When I see the first form, I immediately understand that I am looking at code from some whose primary language is not C++, but instead likely Java or C#.
Name mangling is not standardized, still, and it probably never will be unless there is a formalized ABI. It sounds like you were using STL from pre-standard days. Even post standardization, it took all of the compiler vendors to catch up. The landscape is a lot better now. In particular it's been great to see the effort MS has put into becoming standards compliant and treating C++ as a first-class citizen on Windows instead of the ugly step child locked in the attic because they can't kill it.
iostreams are a bit ugly, but at least they're type-safe. iostreams also have the added benefit of operator overloading, allowing types to format themselves. You can't do that with printf - you'd at a minimum have to have an extra string buffer to defer to a type to format itself to then pass to a printf for additional formatting.
I think it's more a function of what people "know" than "like". I also think this is true regardless of the language/tool set used. It is also usually an indicator of the developer's experience. A junior dev is far more likely than a senior to have a need for something and reinvent the wheel out of ignorance of available options rather than a justified reason to do so.
Or a library written in another language, in which case C, or more exactly, the ABI (usually dictated by your C runtime of choise), is the common dialect.
I agree that language comes down to preference and usually comfort level. Having +10 years experience with C++, C# and Python each, while roughly a year experience with Java & Ruby, my languages of choice, in order are: C++, Python, C#, Ruby, Java.

#### [STORED DATA]
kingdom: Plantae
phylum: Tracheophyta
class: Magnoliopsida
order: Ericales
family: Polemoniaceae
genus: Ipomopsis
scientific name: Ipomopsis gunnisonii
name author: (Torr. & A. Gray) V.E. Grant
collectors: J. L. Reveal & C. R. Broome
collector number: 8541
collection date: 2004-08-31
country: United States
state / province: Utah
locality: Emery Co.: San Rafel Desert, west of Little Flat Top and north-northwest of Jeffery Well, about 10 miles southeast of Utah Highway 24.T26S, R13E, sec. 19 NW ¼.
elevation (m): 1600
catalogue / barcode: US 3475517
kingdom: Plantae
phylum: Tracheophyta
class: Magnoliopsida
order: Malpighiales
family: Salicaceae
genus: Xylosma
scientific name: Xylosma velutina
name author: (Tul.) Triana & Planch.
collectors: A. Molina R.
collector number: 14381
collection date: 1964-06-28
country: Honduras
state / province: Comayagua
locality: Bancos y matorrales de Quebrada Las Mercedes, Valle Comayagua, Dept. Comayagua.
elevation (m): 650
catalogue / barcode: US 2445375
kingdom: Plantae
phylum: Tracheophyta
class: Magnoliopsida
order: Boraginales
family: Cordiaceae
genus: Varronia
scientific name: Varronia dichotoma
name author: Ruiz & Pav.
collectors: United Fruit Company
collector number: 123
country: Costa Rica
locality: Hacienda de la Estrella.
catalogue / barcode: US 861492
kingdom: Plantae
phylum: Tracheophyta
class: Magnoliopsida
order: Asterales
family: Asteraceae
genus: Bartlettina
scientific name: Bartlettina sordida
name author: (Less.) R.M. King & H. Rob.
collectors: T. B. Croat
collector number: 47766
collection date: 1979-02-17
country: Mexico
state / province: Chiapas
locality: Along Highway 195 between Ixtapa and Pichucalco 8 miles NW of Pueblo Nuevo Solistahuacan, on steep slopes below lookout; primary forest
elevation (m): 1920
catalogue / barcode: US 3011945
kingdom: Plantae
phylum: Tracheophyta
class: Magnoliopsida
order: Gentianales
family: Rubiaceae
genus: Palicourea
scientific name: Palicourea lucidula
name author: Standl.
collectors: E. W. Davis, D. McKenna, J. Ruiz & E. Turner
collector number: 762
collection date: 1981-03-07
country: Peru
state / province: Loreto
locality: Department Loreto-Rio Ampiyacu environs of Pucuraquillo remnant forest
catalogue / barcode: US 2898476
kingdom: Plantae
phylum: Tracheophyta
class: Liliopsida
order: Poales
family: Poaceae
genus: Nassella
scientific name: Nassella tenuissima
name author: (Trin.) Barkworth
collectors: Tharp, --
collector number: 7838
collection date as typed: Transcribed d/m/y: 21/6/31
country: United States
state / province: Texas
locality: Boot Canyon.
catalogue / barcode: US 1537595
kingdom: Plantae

#### [TASK OBJECTIVE]
Translate the sentence "iostreams are a bit ugly, but at least they're type-safe." from the forum thread on C++ into Spanish.

#### [PROBLEM SOLUTION]
Los iostreams son un poco feos, pero al menos tienen seguridad de tipos.